Over dinner the six of us had paired off in disparate conversations and at times it was one person who held our attention. Amahl announced the good news that she had just received a grant for a film she's wanted to make. She talked of her dream to study acting in London. Shammi revealed her plan to travel to Iraq in October. Wael still searched for a residence in the East Bay.
He sat to my right where I enjoyed his closeness.
Again Amahl brought up "The Necrophile", saying she had been most struck by the antiquated language of it. She looked up into the night and compared it to Poe. She could not overcome the darkness of the story, which enveloped the pages, she said.
Darkness I had neither intended, nor noticed. But I suppose there is an endless night that exists in all of us no matter who we are, or what we claim we are, that needs expression. The food was wonderful, the wine, and we looked across at one another and seemed to glow. Paul laughed heartily at the funny things I said.
Afterward, we were joined by others- Nadia, Heba, Ahoo, Odessa, Nadre- for the queer Turkish film "Lola and Billy the Kid" at the Castro Theater. The film was shot in Berlin, was colorful, but dark, textured and rich. In it German and Turkish blended and overlapped, while humor saved the film from being utterly devastating. I was moved and saw in each character the reality of all our lives, memories, and experiences. There were moments when I was paralyzed in my seat by dialogue that fell like dominoes, moving the scenes along, clearing space for the next take.
And in the end when the mother stormed out of the tenement apartment, which reminded me of our first-floor slum in Chicago, and stepped for the very first time onto the German street, the very middle of it, ripping the veil off her head and letting it flutter to the pavement without breaking stride, my heart broke into a million perfectly even pieces.
When wael and I parted our kiss was this time more tender, and I feel that my attraction for him grows. And yet, I would not want desire to kick in. I fear desire.
This morning Jackie stormed into my room in a panic. She could not find her car keys and worried that she would miss her third doctor's appointment. The night before I had offered to accompany her, but she had proudly and vehemently refused. And now she was forced to let me along, and apologetically got into the passenger seat of my car. But still, no revelations, but more tests, more appointments for the right arm that is almost completely numb, with the exception of a nerve-wracking tingling. I hold my breath that it is nothing serious and lasting, nor degenerative. We don't know. We just don't. So, I help Jackie button her blouse, which is delicate, almost as delicate as she; I carry her laundry basket into the garage where the machines are; and I help her fill out the deposit forms at the bank. And we wait…

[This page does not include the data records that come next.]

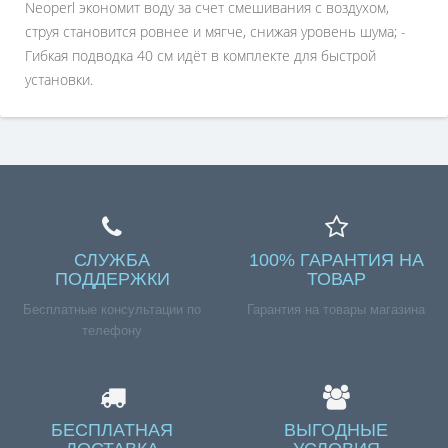
Neoperl экономит воду за счет смешивания с воздухом,
струя становится ровнее и мягче, снижая уровень шума; -
Гибкая подводка 40 см идёт в комплекте для быстрой
установки.
СЛУЖБА
100% ГАРАНТИЯ НА
ПОДДЕРЖКИ
ТОВАР
Бесплатные консультации по
Гарантия на товары магазина
телефону
БЕСПЛАТНАЯ
ВЫГОДНЫЕ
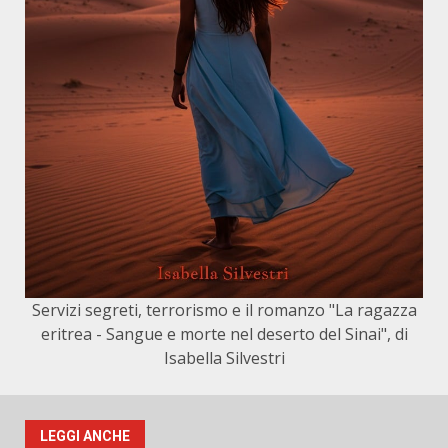
Servizi segreti, terrorismo e il romanzo "La ragazza
eritrea - Sangue e morte nel deserto del Sinai", di
Isabella Silvestri
LEGGI ANCHE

Jackie never left her bed yesterday. Of course, this worried the women in the household. Mom-Suzie came to the house from Casa De Maria, while mother watched over the elderly. But Mom-Suzie could not talk Jackie out of bed. Later, mother placed a small plate of perfectly cut squares of a fragrant watermelon on the table next to Jackie's bed. When we checked we found that she had not touched them. We leaned over her gingerly, the room a pitch black in the middle of the day. I whispered if she wanted to watch a film with me. She whimpered that she did not.